Active: 45 minutes
Total cooking time: about 9 hours
- Heavy-duty pot. I use a Creuset cast-iron enamel pot, which prevents scalding, is well-insulated and is easy to clean;
- OPTIONAL: Electric yogurt maker, such as the Yogourmet. I used this for many years, but it requires pouring the milk mixture from the pot into the yogurt maker, resulting in spillage. The benefit is that once the yogurt is ready, it can be stored in the Yogourmet container.
- Thermometer: I highly recommend the Yogourmet yogurt thermometer because it has a hook that enables attachment to the pot while the yogurt is cooking. This is enormously helpful, since the most important factor in making yogurt is attention to the rising and falling temperature (more on that below).
- Yogurt starter or 1/2 cup fresh yogurt
- 1 quart milk - I use 2%, but anything from skim to whole milk will work
- 1/3 cup powdered milk - if using skim, you'll need 1/2 cup powdered milk; whole milk requires less
- yogurt starter; or 1/2 cup plain yogurt reserved from a previous batch; or 1 cup purchased container of plain or greek yogurt with active cultures
- Pour the milk into the pot and turn heat to a low setting so that the milk does not scald.
- Just after pouring the milk into the pot, mix in the powdered milk, using a wooden spoon. Stir gently until all clumps dissolve.
- Attach the thermometer to the edge of the pot. Gently heat the milk mixture until it reaches between 170-180 degrees fahrenheit. When ready, the milk will begin to froth around the edges.
- Cool the yogurt to between 110-120 degrees fahrenheit. To achieve this, the pot may be placed in a cold water bath, or set on top of ice cubes in a sink.
- Add the powdered yogurt starter or reserved 1/2 cup yogurt to the milk mixture, stirring slowly.
- At this point, you may add vanilla flavor, or honey. I prefer to flavor the yogurt after it's made, which allows the person eating it to chose a flavor for each portion they eat.
- If using an electric yogurt maker, you'll now have to pour the mixture into the inner container. Follow package instructions.
- Otherwise, do not transfer the yogurt mixture. Simply place a lid on the the pot and place it in an oven with the pilot light or electric light on. I have an electric oven, and the light provides just enough warmth. The yogurt will need to incubate at about 100 degrees for about 7 hours. The longer the incubation period, the more firm and more sour the yogurt becomes. The warm milk is undergoing fermentation, which imparts all sorts of nutritional benefits.

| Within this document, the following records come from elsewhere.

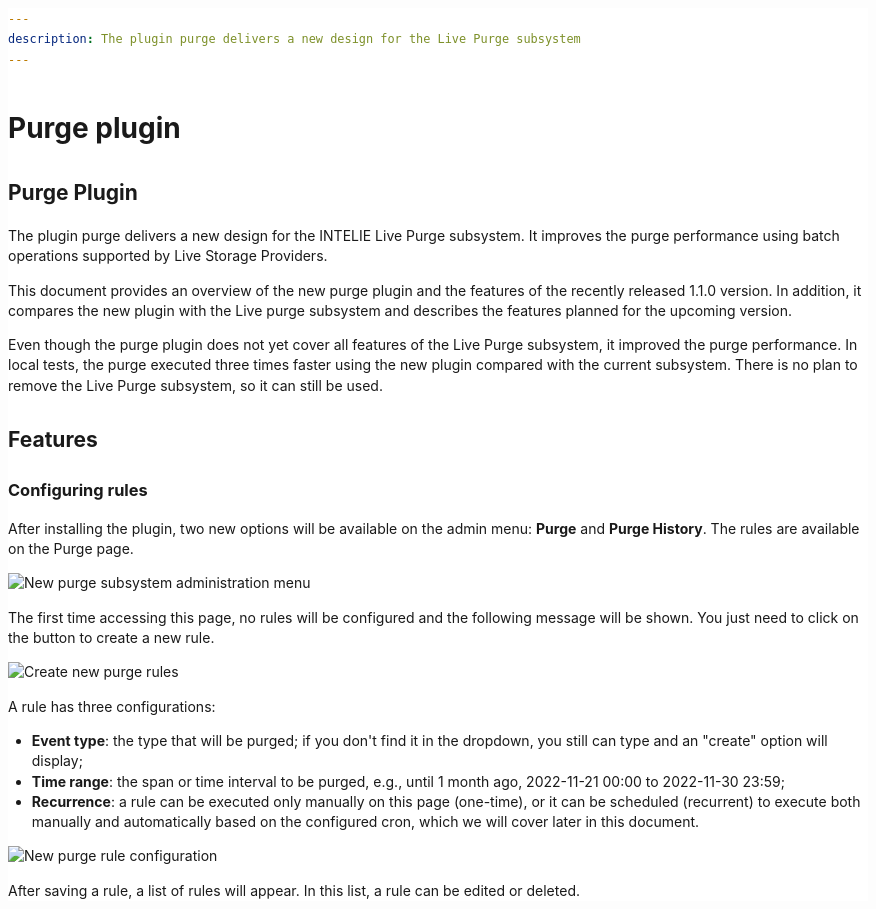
 ```yaml
---
description: The plugin purge delivers a new design for the Live Purge subsystem
---
```


# Purge plugin

## Purge Plugin

The plugin purge delivers a new design for the INTELIE Live Purge subsystem. It improves the purge performance using batch operations supported by Live Storage Providers.

This document provides an overview of the new purge plugin and the features of the recently released 1.1.0 version. In addition, it compares the new plugin with the Live purge subsystem and describes the features planned for the upcoming version.

Even though the purge plugin does not yet cover all features of the Live Purge subsystem, it improved the purge performance. In local tests, the purge executed three times faster using the new plugin compared with the current subsystem. There is no plan to remove the Live Purge subsystem, so it can still be used.

## Features

### Configuring rules

After installing the plugin, two new options will be available on the admin menu: **Purge** and **Purge History**. The rules are available on the Purge page.

![New purge subsystem administration menu](https://user-images.githubusercontent.com/71188443/207718319-dcd1f422-3c4e-40b1-8c62-dc861d3311f5.png)

The first time accessing this page, no rules will be configured and the following message will be shown. You just need to click on the button to create a new rule.

![Create new purge rules](https://user-images.githubusercontent.com/71188443/207718398-049a73c3-9bd2-4650-9e32-11b206ce070d.png)

A rule has three configurations:

* **Event type**: the type that will be purged; if you don't find it in the dropdown, you still can type and an "create" option will display;
* **Time range**: the span or time interval to be purged, e.g., until 1 month ago, 2022-11-21 00:00 to 2022-11-30 23:59;
* **Recurrence**: a rule can be executed only manually on this page (one-time), or it can be scheduled (recurrent) to execute both manually and automatically based on the configured cron, which we will cover later in this document.

![New purge rule configuration](https://user-images.githubusercontent.com/71188443/207718483-7b3e5d9f-2735-4e2c-be4d-79a62f432dac.png)

After saving a rule, a list of rules will appear. In this list, a rule can be edited or deleted.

- Remove the pot from the oven, or other apparatus, and refrigerate for several hours to allow the mixture to fully gel.
- The yogurt is ready to eat! Add fresh jam, fresh berries, honey, vanilla, or your favorite flavor.

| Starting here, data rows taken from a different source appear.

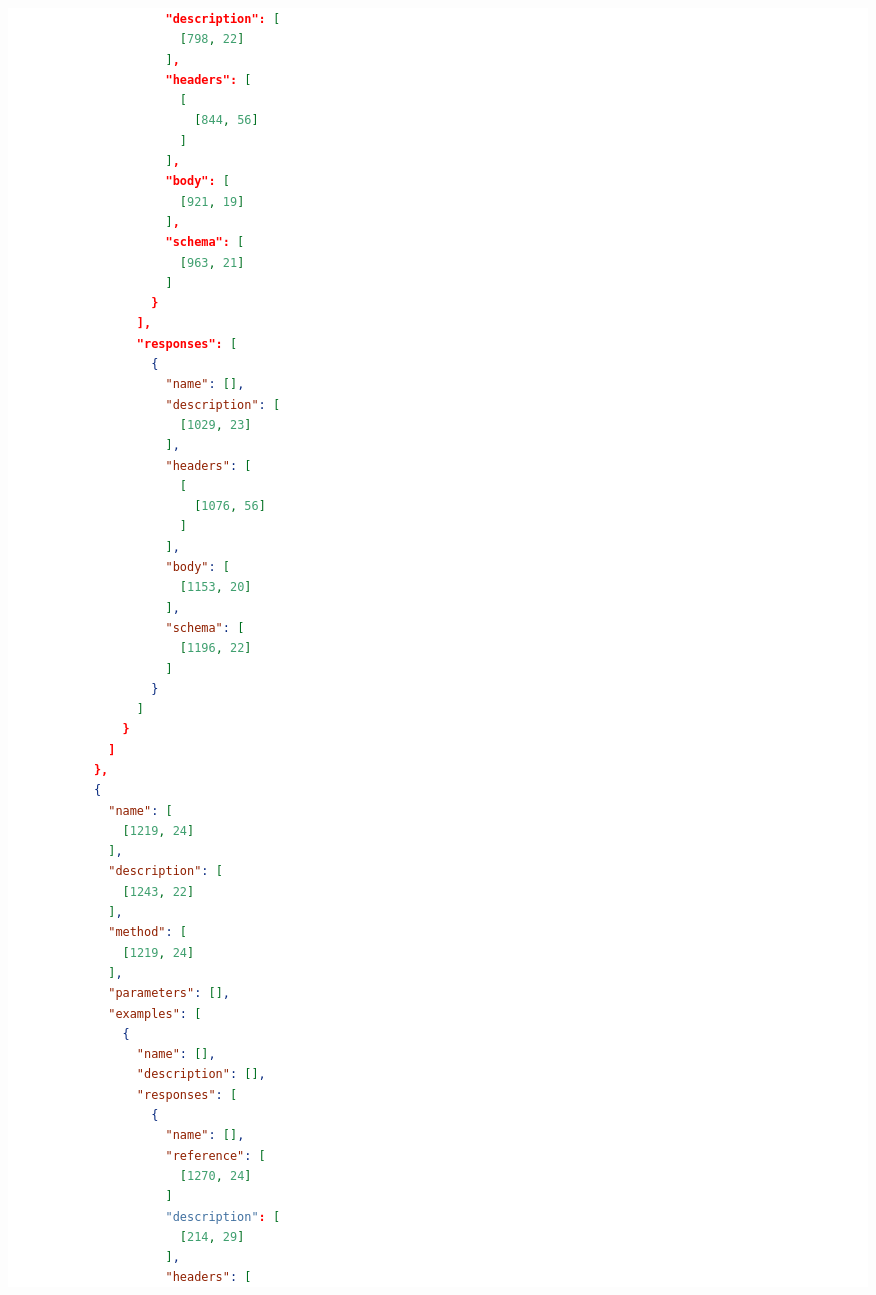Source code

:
 ```json
                      "description": [
                        [798, 22]
                      ],
                      "headers": [
                        [
                          [844, 56]
                        ]
                      ],
                      "body": [
                        [921, 19]
                      ],
                      "schema": [
                        [963, 21]
                      ]
                    }
                  ],
                  "responses": [
                    {
                      "name": [],
                      "description": [
                        [1029, 23]
                      ],
                      "headers": [
                        [
                          [1076, 56]
                        ]
                      ],
                      "body": [
                        [1153, 20]
                      ],
                      "schema": [
                        [1196, 22]
                      ]
                    }
                  ]
                }
              ]
            },
            {
              "name": [
                [1219, 24]
              ],
              "description": [
                [1243, 22]
              ],
              "method": [
                [1219, 24]
              ],
              "parameters": [],
              "examples": [
                {
                  "name": [],
                  "description": [],
                  "responses": [
                    {
                      "name": [],
                      "reference": [
                        [1270, 24]
                      ]
                      "description": [
                        [214, 29]
                      ],
                      "headers": [
```

[parsing media types]: Parse%20Result.md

Extra Credit: How to make Greek-style yogurt, Cheese Spread, and Whey
Greek yogurt surged in popularity in recent years, due its creamy, smooth texture and flavor-packed density. It's simple to make Greek-style yogurt by straining the whey from fresh yogurt.
In a previous post, I noted the many benefits of fermentation using whey. Whey is the liquid protein remaining after straining yogurt (or curdled milk). Once you remove some fresh yogurt from the container, you may notice liquid on top. That's the whey. It's incredibly nutritious, so don't toss it out! Either mix it back into the yogurt, or strain it for use in other recipes. To strain it, you'll need:
- a small colander
- a larger container in which to suspend the colander
- cheese cloth or other porous food-safe cloth
- Place the colander over the large pot.
- Line the colander with the cheese cloth.

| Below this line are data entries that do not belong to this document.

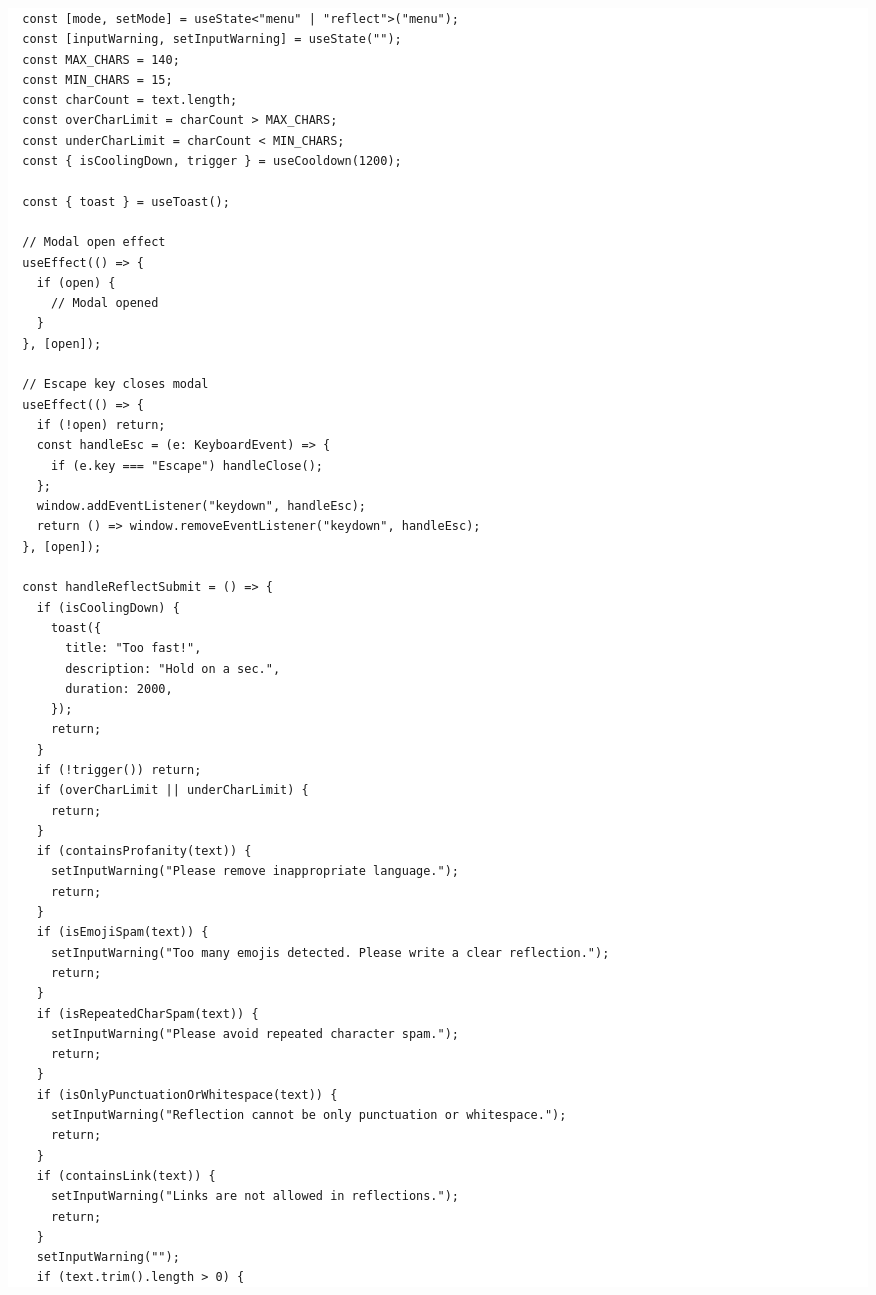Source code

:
 ```tsx
  const [mode, setMode] = useState<"menu" | "reflect">("menu");
  const [inputWarning, setInputWarning] = useState("");
  const MAX_CHARS = 140;
  const MIN_CHARS = 15;
  const charCount = text.length;
  const overCharLimit = charCount > MAX_CHARS;
  const underCharLimit = charCount < MIN_CHARS;
  const { isCoolingDown, trigger } = useCooldown(1200);

  const { toast } = useToast();

  // Modal open effect
  useEffect(() => {
    if (open) {
      // Modal opened
    }
  }, [open]);

  // Escape key closes modal
  useEffect(() => {
    if (!open) return;
    const handleEsc = (e: KeyboardEvent) => {
      if (e.key === "Escape") handleClose();
    };
    window.addEventListener("keydown", handleEsc);
    return () => window.removeEventListener("keydown", handleEsc);
  }, [open]);

  const handleReflectSubmit = () => {
    if (isCoolingDown) {
      toast({
        title: "Too fast!",
        description: "Hold on a sec.",
        duration: 2000,
      });
      return;
    }
    if (!trigger()) return;
    if (overCharLimit || underCharLimit) {
      return;
    }
    if (containsProfanity(text)) {
      setInputWarning("Please remove inappropriate language.");
      return;
    }
    if (isEmojiSpam(text)) {
      setInputWarning("Too many emojis detected. Please write a clear reflection.");
      return;
    }
    if (isRepeatedCharSpam(text)) {
      setInputWarning("Please avoid repeated character spam.");
      return;
    }
    if (isOnlyPunctuationOrWhitespace(text)) {
      setInputWarning("Reflection cannot be only punctuation or whitespace.");
      return;
    }
    if (containsLink(text)) {
      setInputWarning("Links are not allowed in reflections.");
      return;
    }
    setInputWarning("");
    if (text.trim().length > 0) {
```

- Place the fresh yogurt in the cheese cloth.
- Cover the yogurt with plastic wrap and place it in the refrigerator for about 5 hours, or longer for a thicker consistency.
- Remove the yogurt from the cheese cloth and place it in a storage container.
- For cheese spread, add a t. salt, fresh herbs, or lemon.
- For Greek-style yogurt, flavor as you wish!
- Reserve the whey in a glass container and refrigerate for up to 6 months. Whey can be used to pre-soak rice, beans, or other grains, or as an ingredient in pickling.